» SELECTED PASSAGE:
= Beginning of Section =
# Pig Research Centre, Bedfordshire - March 2013



## steve2109 (Mar 31, 2013)

With a free Saturday for once I called up OMJ and suggested we go check out this site I had seen that looked interesting, I think the thought of a new site persuaded him to join me in the snow and take a look. 

Wasn't sure what to expect with this it was either going to be a fail or a quick mooch round a yard but how wrong we were !

We were there for several hours and the place is a lot bigger than it looks and relatively untouched, it made for an enjoyable morning and a lot of pictures to go through. Below is a History of the place and then the pics. I am sure OMJ will add his unique take on the place.....







The British pig industry owes a huge debt of gratitude to its centre of research and development at Stotfold.

The UK pig industries Development Unit, just outside Stotfold in Bedfordshire was opened by Lord Belstead, Minister of State (Lords), Ministry of Agriculture, Fisheries and Foods in November 1984.
Over the years it has undergone many changes but has always been at the forefront of research firmly aimed at delivery of practical opportunities, work which could be quickly disseminated and implemented on working pig farms.
= End of Section =
» INSTRUCTIONS:
• 1. Answer these questions about the Pig Research Centre post:
(a) What weather were they out in?
(b) Who opened the Development Unit near Stotfold?
(c) In what month and year was it opened?
• 2. In the Pig Research Centre post, rename "OMJ" as "my mate" throughout the stretch from "# Pig Research" through "take a look.", and write that stretch out again.
The entries come from a separate source.

» SUPPLIED DATA:
= Beginning of Section =
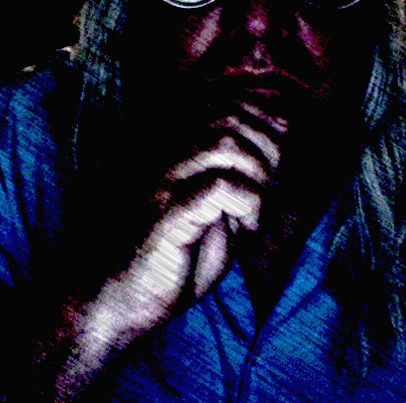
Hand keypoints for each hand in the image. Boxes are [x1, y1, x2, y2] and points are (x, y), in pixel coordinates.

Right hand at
= End of Section =
= Beginning of Section =
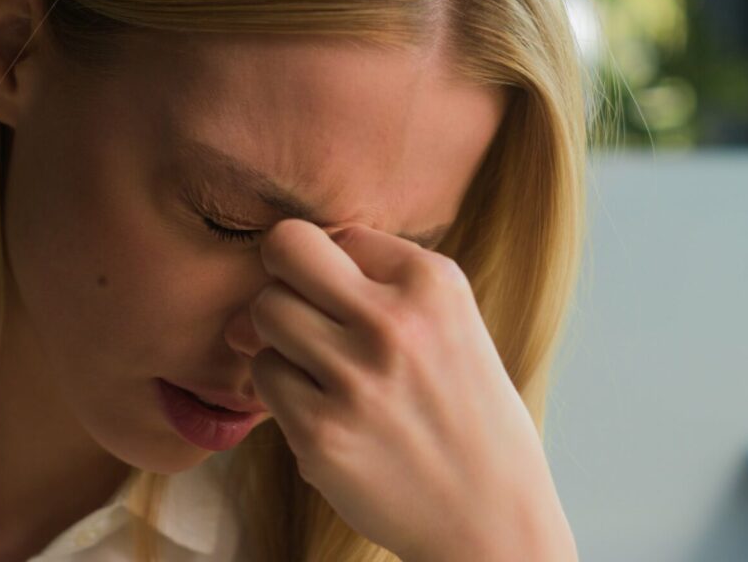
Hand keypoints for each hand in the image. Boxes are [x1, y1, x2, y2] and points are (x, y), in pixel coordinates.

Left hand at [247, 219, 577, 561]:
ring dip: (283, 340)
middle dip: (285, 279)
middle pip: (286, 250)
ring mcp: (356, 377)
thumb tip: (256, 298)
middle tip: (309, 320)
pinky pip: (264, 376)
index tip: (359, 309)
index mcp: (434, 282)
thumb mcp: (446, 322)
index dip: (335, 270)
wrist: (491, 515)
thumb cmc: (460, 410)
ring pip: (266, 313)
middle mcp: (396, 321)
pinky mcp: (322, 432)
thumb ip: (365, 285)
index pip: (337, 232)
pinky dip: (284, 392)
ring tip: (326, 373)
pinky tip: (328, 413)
= End of Section =
» RESULTS:
• 1.
(a) Snow.
(b) Lord Belstead, Minister of State (Lords), Ministry of Agriculture, Fisheries and Foods.
(c) November 1984.

• 2.
# Pig Research Centre, Bedfordshire - March 2013



## steve2109 (Mar 31, 2013)

With a free Saturday for once I called up my mate and suggested we go check out this site I had seen that looked interesting, I think the thought of a new site persuaded him to join me in the snow and take a look.